Daily Freeman (Kingston, NY)

Amazing year for assistant trainer

- By Teresa Genaro For the Saratogian

Last Saturday, Kris Sankar stood on the track watching Voodoo Song gallop back after winning a thrilling renewal of the Grade 1 Fourstarda­ve Stakes.

His eyes were a little red, and he blinked a couple of times.

“I definitely cried,” he admitted, keeping his eyes on the horse, a smiling breaking across his face. “But don’t tell Tiffany. I didn’t even cry when the baby was born.”

It’s been quite a year for Sankar, who is one of trainer Linda Rice’s assistants. Two months ago, his partner Tiffany Webb, herself a former assistant, most recently to Jimmy Toner, gave birth to their son Connor, and three days ago, he experience­d his first Grade 1 win.

“It was a rough night,” he said,

standing in the paddock the day after the race. “Connor didn’t sleep well.”

A native of Toronto, Sankar grew up around uncles and cousins that liked to bet. They’d take him to Greenwood Raceway and Woodbine Racetrack, and while he learned to handicap early, a skill that he uses regularly as he claims horses, the gambling isn’t what drew him to a career in racing.

“I saw something besides the betting,” he said. “I fell in love with the sport.”

As a kid, he created facsimiles of silks and hung them as a border on his bedroom. He’s read the morning paper and circle his selections for the day’s card. On big days when Canada’s historic Sam-Son Farm had a horse running, he’d wear their colors to school.

After high school, he got a job working at the sporting goods chain Champ’s,

and one day, travelling for work, he got stuck in traffic near Adena Springs’ farm in Aurora.

“I looked out at this beautiful farm and thought, ‘Why can’t I do that?’” he remembered. “And that night, when I was watching racing from Mohawk on a simulcast, I saw an advertisem­ent for a program at Guelph University that taught people how to get involved in racing, and I thought, ‘Why not?’”

His parents were not pleased.

“They hated it,” he said, his eyes widening at the memory of their reaction.
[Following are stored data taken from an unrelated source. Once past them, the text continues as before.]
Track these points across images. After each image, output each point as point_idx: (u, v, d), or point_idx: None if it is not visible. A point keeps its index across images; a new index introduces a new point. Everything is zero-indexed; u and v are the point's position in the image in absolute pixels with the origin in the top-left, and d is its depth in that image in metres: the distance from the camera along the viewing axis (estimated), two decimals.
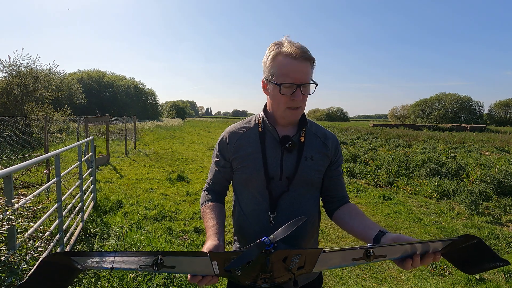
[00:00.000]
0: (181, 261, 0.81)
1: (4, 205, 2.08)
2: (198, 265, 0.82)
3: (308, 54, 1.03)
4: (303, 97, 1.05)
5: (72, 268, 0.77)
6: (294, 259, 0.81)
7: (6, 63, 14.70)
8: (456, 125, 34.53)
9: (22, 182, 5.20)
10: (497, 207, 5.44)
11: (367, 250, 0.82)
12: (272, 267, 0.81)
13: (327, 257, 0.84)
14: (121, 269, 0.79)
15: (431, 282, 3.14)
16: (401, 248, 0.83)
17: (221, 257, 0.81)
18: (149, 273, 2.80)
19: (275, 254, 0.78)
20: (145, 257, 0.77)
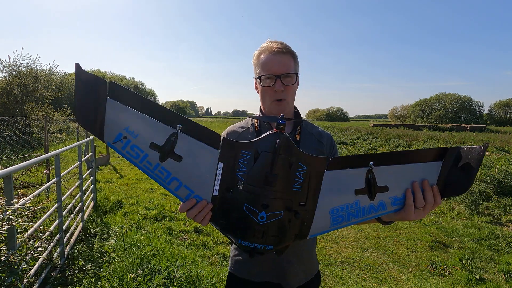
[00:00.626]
0: (191, 150, 0.81)
1: (4, 205, 2.08)
2: (205, 159, 0.81)
3: (286, 48, 1.10)
4: (286, 88, 1.09)
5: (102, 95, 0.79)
6: (298, 172, 0.80)
7: (6, 63, 14.70)
8: (456, 125, 34.53)
9: (22, 182, 5.20)
10: (497, 207, 5.44)
11: (369, 172, 0.82)
12: (277, 170, 0.77)
13: (331, 178, 0.82)
14: (129, 134, 0.80)
15: (431, 282, 3.14)
16: (401, 179, 0.83)
17: (231, 147, 0.81)
18: (149, 273, 2.80)
19: (284, 138, 0.78)
20: (164, 124, 0.80)
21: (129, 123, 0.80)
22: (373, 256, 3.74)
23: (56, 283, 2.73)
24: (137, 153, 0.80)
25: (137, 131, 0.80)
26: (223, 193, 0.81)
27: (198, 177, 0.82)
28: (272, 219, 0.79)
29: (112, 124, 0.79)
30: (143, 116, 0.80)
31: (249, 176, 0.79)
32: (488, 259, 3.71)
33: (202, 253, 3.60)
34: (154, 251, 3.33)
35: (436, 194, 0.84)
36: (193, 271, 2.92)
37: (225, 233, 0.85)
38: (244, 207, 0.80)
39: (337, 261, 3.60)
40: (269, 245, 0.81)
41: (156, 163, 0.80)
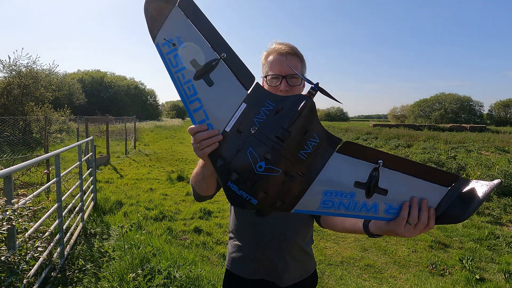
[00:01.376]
0: (224, 81, 0.84)
1: (4, 205, 2.08)
2: (232, 95, 0.84)
3: (293, 51, 1.13)
4: (291, 89, 1.10)
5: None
6: (310, 142, 0.81)
7: (6, 63, 14.71)
8: (456, 125, 34.53)
9: (22, 182, 5.20)
10: (497, 207, 5.44)
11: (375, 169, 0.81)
12: (293, 129, 0.78)
13: (337, 161, 0.82)
14: (179, 44, 0.85)
15: (431, 282, 3.14)
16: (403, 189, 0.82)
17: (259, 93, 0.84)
18: (149, 273, 2.80)
19: (311, 103, 0.81)
20: (212, 48, 0.85)
21: (183, 34, 0.85)
22: (373, 256, 3.74)
23: (56, 283, 2.73)
24: (177, 62, 0.85)
25: (186, 43, 0.85)
26: (234, 132, 0.82)
27: (219, 108, 0.84)
28: (269, 173, 0.79)
29: (169, 28, 0.85)
30: (197, 32, 0.85)
31: (265, 124, 0.81)
32: (488, 259, 3.71)
33: (202, 253, 3.60)
34: (154, 251, 3.33)
35: (431, 217, 0.81)
36: (193, 271, 2.92)
37: (217, 172, 0.84)
38: (247, 151, 0.80)
39: (337, 261, 3.60)
40: (255, 198, 0.80)
41: (189, 79, 0.84)
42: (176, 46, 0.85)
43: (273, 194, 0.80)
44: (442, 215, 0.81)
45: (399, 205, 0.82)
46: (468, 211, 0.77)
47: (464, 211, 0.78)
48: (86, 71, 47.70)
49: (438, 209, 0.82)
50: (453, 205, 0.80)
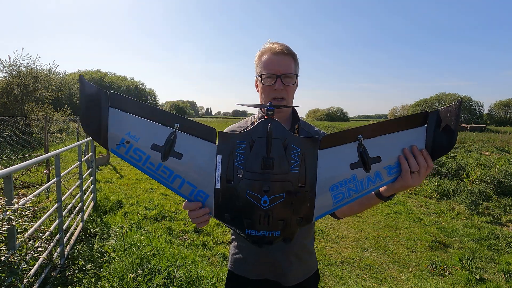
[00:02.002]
0: (190, 147, 0.85)
1: (4, 205, 2.08)
2: (204, 154, 0.85)
3: (287, 50, 1.13)
4: (286, 88, 1.12)
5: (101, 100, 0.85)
6: (293, 154, 0.83)
7: (6, 63, 14.71)
8: None
9: (22, 182, 5.20)
10: (497, 207, 5.44)
11: (359, 145, 0.85)
12: (273, 153, 0.81)
13: (325, 156, 0.85)
14: (131, 138, 0.84)
15: (431, 282, 3.14)
16: (391, 148, 0.87)
17: (227, 139, 0.85)
18: (149, 273, 2.80)
19: (275, 125, 0.83)
20: (162, 126, 0.85)
21: (131, 128, 0.85)
22: (373, 256, 3.74)
23: (56, 283, 2.73)
24: (139, 155, 0.85)
25: (138, 135, 0.85)
26: (224, 184, 0.84)
27: (199, 172, 0.85)
28: (275, 202, 0.81)
29: (115, 131, 0.85)
30: (143, 120, 0.85)
31: (247, 163, 0.83)
32: (488, 259, 3.71)
33: (202, 253, 3.60)
34: (154, 251, 3.33)
35: (426, 157, 0.86)
36: (193, 271, 2.91)
37: (231, 227, 0.87)
38: (246, 194, 0.82)
39: (337, 261, 3.60)
40: (276, 231, 0.83)
41: (158, 163, 0.84)
42: (130, 142, 0.84)
43: (289, 217, 0.83)
44: (434, 149, 0.87)
45: (396, 163, 0.87)
46: (453, 135, 0.83)
47: (449, 136, 0.84)
48: (86, 71, 47.66)
49: (428, 147, 0.87)
50: (437, 137, 0.86)
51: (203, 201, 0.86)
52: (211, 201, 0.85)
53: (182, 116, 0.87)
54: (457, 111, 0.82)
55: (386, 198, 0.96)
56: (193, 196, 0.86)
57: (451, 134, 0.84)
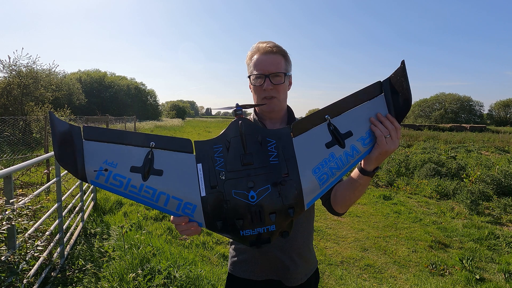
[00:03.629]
0: (169, 162, 0.86)
1: (4, 205, 2.08)
2: (184, 166, 0.86)
3: (276, 48, 1.13)
4: (276, 87, 1.12)
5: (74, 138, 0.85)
6: (270, 146, 0.86)
7: (6, 63, 14.71)
8: (456, 125, 34.51)
9: (22, 182, 5.20)
10: (497, 207, 5.44)
11: (329, 125, 0.90)
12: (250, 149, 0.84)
13: (301, 142, 0.89)
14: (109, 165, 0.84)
15: (431, 282, 3.14)
16: (359, 120, 0.91)
17: (204, 146, 0.87)
18: (149, 273, 2.80)
19: (245, 121, 0.87)
20: (138, 147, 0.86)
21: (107, 156, 0.85)
22: (373, 256, 3.74)
23: (56, 283, 2.73)
24: (120, 181, 0.84)
25: (116, 161, 0.85)
26: (210, 191, 0.84)
27: (182, 185, 0.85)
28: (263, 195, 0.82)
29: (92, 161, 0.84)
30: (118, 146, 0.86)
31: (227, 164, 0.84)
32: (488, 259, 3.71)
33: (202, 253, 3.60)
34: (154, 251, 3.33)
35: (392, 120, 0.91)
36: (193, 271, 2.91)
37: (225, 234, 0.86)
38: (233, 194, 0.83)
39: (337, 261, 3.60)
40: (271, 225, 0.83)
41: (140, 184, 0.84)
42: (109, 169, 0.84)
43: (280, 208, 0.83)
44: (396, 112, 0.92)
45: (367, 133, 0.91)
46: (408, 94, 0.88)
47: (405, 96, 0.89)
48: (86, 71, 47.65)
49: (391, 112, 0.92)
50: (396, 100, 0.91)
51: (191, 212, 0.85)
52: (200, 211, 0.85)
53: (155, 134, 0.89)
54: (403, 71, 0.88)
55: (371, 172, 0.97)
56: (181, 209, 0.85)
57: (406, 94, 0.88)
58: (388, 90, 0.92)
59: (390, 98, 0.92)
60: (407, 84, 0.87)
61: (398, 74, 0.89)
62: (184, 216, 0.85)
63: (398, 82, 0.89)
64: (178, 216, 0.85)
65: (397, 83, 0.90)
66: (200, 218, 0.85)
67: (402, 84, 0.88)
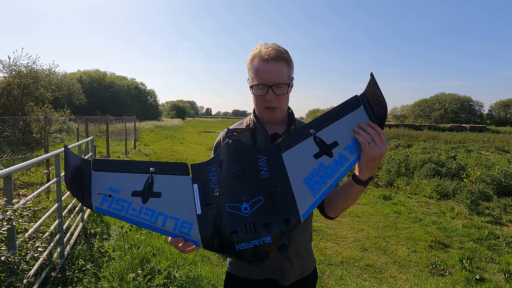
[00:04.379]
0: (167, 184, 0.93)
1: (4, 205, 2.08)
2: (181, 187, 0.93)
3: (279, 55, 1.06)
4: (278, 98, 1.08)
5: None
6: (261, 162, 0.92)
7: (6, 63, 14.71)
8: (456, 125, 34.50)
9: (22, 182, 5.20)
10: (497, 207, 5.44)
11: (315, 138, 0.95)
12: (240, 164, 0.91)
13: (290, 156, 0.94)
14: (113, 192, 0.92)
15: (431, 282, 3.14)
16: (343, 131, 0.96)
17: (199, 167, 0.95)
18: (149, 273, 2.80)
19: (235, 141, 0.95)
20: (140, 174, 0.94)
21: (111, 183, 0.93)
22: (373, 256, 3.74)
23: (56, 283, 2.73)
24: (121, 205, 0.90)
25: (119, 187, 0.92)
26: (205, 208, 0.90)
27: (179, 205, 0.91)
28: (255, 206, 0.86)
29: (98, 189, 0.92)
30: (122, 174, 0.94)
31: (220, 181, 0.90)
32: (488, 259, 3.71)
33: (202, 253, 3.60)
34: (154, 251, 3.33)
35: (375, 126, 0.94)
36: (193, 271, 2.92)
37: (221, 252, 0.88)
38: (226, 207, 0.87)
39: (337, 261, 3.60)
40: (266, 236, 0.84)
41: (140, 207, 0.90)
42: (112, 195, 0.91)
43: (274, 219, 0.86)
44: (377, 118, 0.96)
45: (353, 141, 0.95)
46: (383, 103, 0.93)
47: (381, 105, 0.93)
48: (86, 71, 47.62)
49: (373, 120, 0.96)
50: (374, 108, 0.96)
51: (187, 231, 0.89)
52: (196, 229, 0.89)
53: (155, 161, 0.97)
54: (374, 82, 0.93)
55: (364, 182, 0.98)
56: (178, 229, 0.89)
57: (381, 101, 0.93)
58: (365, 102, 0.97)
59: (369, 108, 0.97)
60: (380, 92, 0.92)
61: (371, 85, 0.95)
62: (179, 237, 0.89)
63: (372, 92, 0.95)
64: (175, 237, 0.89)
65: (371, 93, 0.95)
66: (196, 237, 0.89)
67: (375, 93, 0.94)
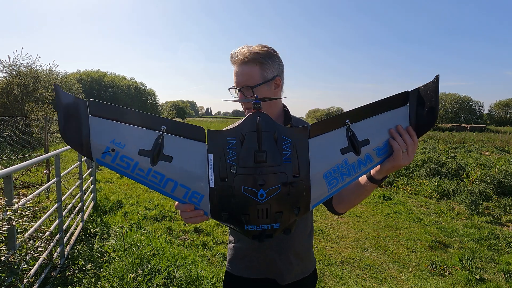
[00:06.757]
0: (179, 148, 0.82)
1: (4, 205, 2.08)
2: (195, 154, 0.82)
3: (249, 56, 1.06)
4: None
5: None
6: (285, 145, 0.82)
7: (6, 63, 14.71)
8: (456, 125, 34.50)
9: (22, 182, 5.20)
10: (497, 207, 5.44)
11: (348, 130, 0.87)
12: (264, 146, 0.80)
13: (316, 144, 0.86)
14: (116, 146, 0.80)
15: (431, 282, 3.14)
16: (378, 129, 0.89)
17: (217, 136, 0.83)
18: (149, 273, 2.80)
19: (263, 116, 0.82)
20: (148, 130, 0.82)
21: (115, 135, 0.81)
22: (373, 256, 3.74)
23: (56, 283, 2.73)
24: (127, 162, 0.81)
25: (124, 141, 0.81)
26: (219, 183, 0.82)
27: (191, 173, 0.83)
28: (272, 195, 0.81)
29: (98, 139, 0.80)
30: (127, 126, 0.81)
31: (239, 159, 0.81)
32: (488, 259, 3.71)
33: (202, 253, 3.60)
34: (154, 251, 3.33)
35: (413, 134, 0.89)
36: (193, 271, 2.92)
37: (229, 225, 0.85)
38: (242, 190, 0.81)
39: (337, 261, 3.60)
40: (276, 223, 0.82)
41: (148, 169, 0.81)
42: (116, 149, 0.81)
43: (287, 208, 0.82)
44: (417, 126, 0.90)
45: (384, 144, 0.89)
46: (434, 111, 0.86)
47: (431, 112, 0.87)
48: (86, 71, 47.63)
49: (412, 124, 0.90)
50: (420, 114, 0.89)
51: (198, 201, 0.84)
52: (207, 201, 0.84)
53: (168, 118, 0.84)
54: (435, 87, 0.85)
55: (379, 181, 0.97)
56: (188, 198, 0.84)
57: (433, 110, 0.87)
58: (414, 101, 0.89)
59: (414, 110, 0.89)
60: (436, 101, 0.85)
61: (429, 88, 0.86)
62: (190, 203, 0.84)
63: (427, 96, 0.87)
64: (183, 203, 0.84)
65: (426, 96, 0.87)
66: (206, 208, 0.84)
67: (431, 99, 0.86)
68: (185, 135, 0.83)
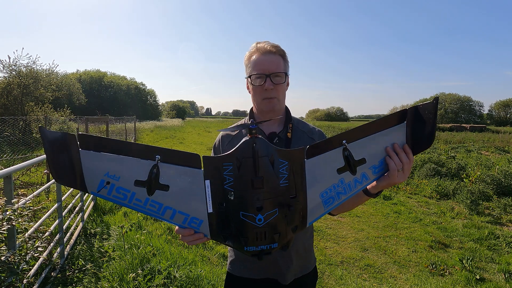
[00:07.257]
0: (175, 177, 0.82)
1: (4, 205, 2.08)
2: (192, 181, 0.82)
3: (275, 48, 1.14)
4: (276, 87, 1.12)
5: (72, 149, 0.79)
6: (281, 168, 0.82)
7: (6, 63, 14.71)
8: (456, 125, 34.50)
9: (22, 182, 5.20)
10: (497, 207, 5.44)
11: (344, 150, 0.87)
12: (261, 172, 0.79)
13: (313, 165, 0.86)
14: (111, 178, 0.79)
15: (431, 282, 3.14)
16: (374, 148, 0.89)
17: (213, 163, 0.82)
18: (149, 273, 2.80)
19: (259, 141, 0.81)
20: (142, 160, 0.80)
21: (108, 168, 0.80)
22: (373, 256, 3.74)
23: (56, 283, 2.73)
24: (124, 194, 0.80)
25: (118, 173, 0.80)
26: (217, 208, 0.83)
27: (189, 200, 0.83)
28: (270, 219, 0.81)
29: (92, 173, 0.79)
30: (120, 157, 0.80)
31: (236, 185, 0.81)
32: (488, 259, 3.71)
33: (202, 253, 3.60)
34: (154, 251, 3.33)
35: (409, 153, 0.89)
36: (193, 271, 2.91)
37: (229, 244, 0.87)
38: (240, 215, 0.81)
39: (337, 261, 3.60)
40: (274, 243, 0.84)
41: (145, 198, 0.81)
42: (111, 182, 0.80)
43: (284, 229, 0.84)
44: (414, 144, 0.90)
45: (380, 162, 0.90)
46: (432, 131, 0.87)
47: (428, 132, 0.88)
48: (86, 71, 47.61)
49: (409, 142, 0.90)
50: (417, 132, 0.89)
51: (197, 226, 0.85)
52: (206, 225, 0.85)
53: (161, 147, 0.83)
54: (434, 109, 0.86)
55: (373, 195, 1.00)
56: (187, 223, 0.84)
57: (430, 130, 0.87)
58: (411, 119, 0.89)
59: (411, 128, 0.89)
60: (434, 122, 0.86)
61: (428, 108, 0.87)
62: (189, 228, 0.85)
63: (426, 116, 0.87)
64: (183, 228, 0.85)
65: (424, 115, 0.87)
66: (205, 231, 0.85)
67: (429, 120, 0.87)
68: (180, 163, 0.83)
He was a city kid who knew nothing about horses, and he started at the bottom. His first job was mucking stalls. That’s it. No contact with horses. After about a year, he learned how to put bandages on, beginning with Standardbr­eds, eventually working his way up, getting a job with trainer Malcolm Pierce, who trained the horses that carried the same silks that he’d worn to

school as a kid.

“It was a dream come true, working with SamSon horses,” he said.

Seeking more opportunit­y, he moved to the United States, working for trainers Tim Glyshaw, Ron Faucheux, Mike Maker, and Bret Calhoun. Then he met Webb.

“I remember seeing her when I came to Saratoga with horses, and thinking, ‘Wow, she’s cute.’ Then at Keeneland, our horses were stabled in the same barn,” he said.

He recalls making small talk with her, saying hello, trying to break the ice, but according to him, Webb didn’t even remember him when a mutual friend introduced them. They had their first date when they were both running horses at Kentucky Downs.

As luck would have it, not long afterwards Rice was looking for an assistant, and he was in the right place at the right time: he could move up to being an assistant and move to New York, where Webb was

based. She stopped working at the track late in her pregnancy and hasn’t yet returned, though given that she gave up a career as a lawyer to work with horses, it’s hard to imagine that she’ll stay away forever.

“When I get home, beat up and broken,” said Sankar, “she puts me back together.”

He calls himself a “horse racing nerd,” joking that he can’t remember what he had for lunch yesterday but can tell you every detail of every horse in the $16,000 claimer he took a horse from. He revels in the claiming game at the same time that he gets emotional about a Grade 1 win.

He’s travelled from a traffic jam in Ontario to the winner’s circle at Saratoga, from shoveling manure to changing diapers. Sankar smiles as he remembers his parents’ opposition to what he was determined to do.

“They wanted me to do anything except horse racing,” he said. “But it was what I dreamed about doing.”